So di non essere originale, ma la parola d'ordine è integrazione. Tutti ne parlano, nessuno progetta campagne di comunicazione realmente integrate.
Occorre comprendere tutti i mezzi vecchi e nuovi per poterli utilizzare in modo armonioso ed equilibrato, senza lasciarsi tentare dalle mode del momento.
Lasciatemi nuovamente ribadire il mio pensiero. Quello di cui sento la maggiore mancanza in Italia non è la creatività di tipo artistico, ma quella di processo, che si basa sulla conoscenza in profondità delle caratteristiche e dei limiti di ogni piattaforma di comunicazione, in modo da potere sperimentare nuovi linguaggi adatti ai nuovi modelli di fruizione.
La creatività di processo consente anche di trovare nuove modalità di comunicazione più efficienti oltre che più efficaci perchè molte agenzie hanno dimenticato che i budget non sono infiniti.

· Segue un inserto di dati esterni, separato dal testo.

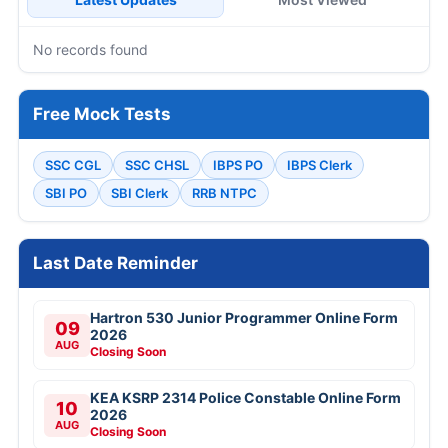
No records found
Free Mock Tests
SSC CGL
SSC CHSL
IBPS PO
IBPS Clerk
SBI PO
SBI Clerk
RRB NTPC
Last Date Reminder
Hartron 530 Junior Programmer Online Form
09
2026
AUG
Closing Soon
KEA KSRP 2314 Police Constable Online Form
10
2026
AUG
Closing Soon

Quello che manca è il coraggio di essere umili e di ammettere che la creatività non è il monopolio di pochi creativi di agenzia, ma è diffusa, basta navigare su YouTube per rendersene conto. La creatività è un patrimonio dell'umanità.
La suddivisione tra vecchi e nuovi media è sterile, così come controproducente l'organizzazione di agenzie e aziende in compartimenti stagni.
L'orientamento alle vendite è sicuramente importante, ma non a discapito della capacità di costruire relazioni stabili e durature incentrate sulla fiducia.
Ci sono professionisti della comunicazione che operano da tantissimi anni e hanno accumulato una sensibilità e un livello di professionalità davvero notevoli, ma anche loro hanno il dovere di chiedersi:
Quale è il significato di pubblicità oggi? Quale è il suo ruolo? Che cosa ci si aspetta dalla pubblicità? Questo dibattito è più vivo che mai. Le risposte sono certamente tante e differenti, secondo i vari punti di vista che non sono necessariamente in contraddizione fra loro.
Quando si pongono le domande, occorre ricordarsi che le risposte anche quelle "giuste" non sono valide in eterno.
Sappiamo molto bene quello che dobbiamo fare: occorre trovare nuove modalità di dialogo tra un brand e i propri pubblici, dobbiamo aumentare le nostre capacità di ascolto per offire una comunicazione, rilevante, d'impatto, per ritrovare quella credibilità che purtroppo è andata persa. Quello che ancora non è chiaro è come farlo. Anche qui non ci può essere una sola risposta.
Piantiamola con gli alibi e con le sterili polemiche c'è tanto lavoro da fare è ognuno deve fare la sua parte.
Andiamo pure ai convegni, ma cominciamo a dire le cose come stanno. Perchè tutti noi, la realtà la conosciamo molto bene, ma per una volta faremmo meglio a smettere di prenderci in giro.
Per questa ragione faccio autocritica, perchè è l'unico modo per potero ripartire per nuove sfide.